_WHAT YOU SHOULD DO_: From the line containing "Сайт висит при первом заходе на" through the last line of the entries below, repeat each line word for word and leave out the rest.

_DATASET EXCERPTS_:
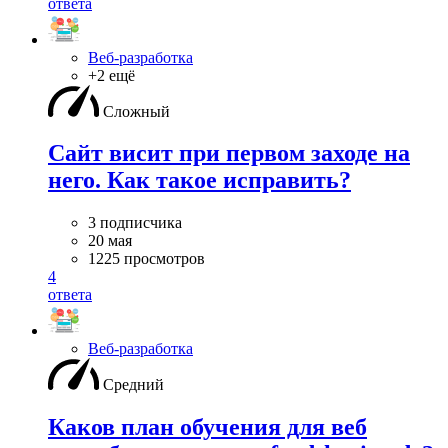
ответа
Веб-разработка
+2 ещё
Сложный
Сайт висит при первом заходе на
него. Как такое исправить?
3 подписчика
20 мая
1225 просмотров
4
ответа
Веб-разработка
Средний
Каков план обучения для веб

_SOLUTION_:
Сайт висит при первом заходе на
него. Как такое исправить?
3 подписчика
20 мая
1225 просмотров
4
ответа
Веб-разработка
Средний
Каков план обучения для веб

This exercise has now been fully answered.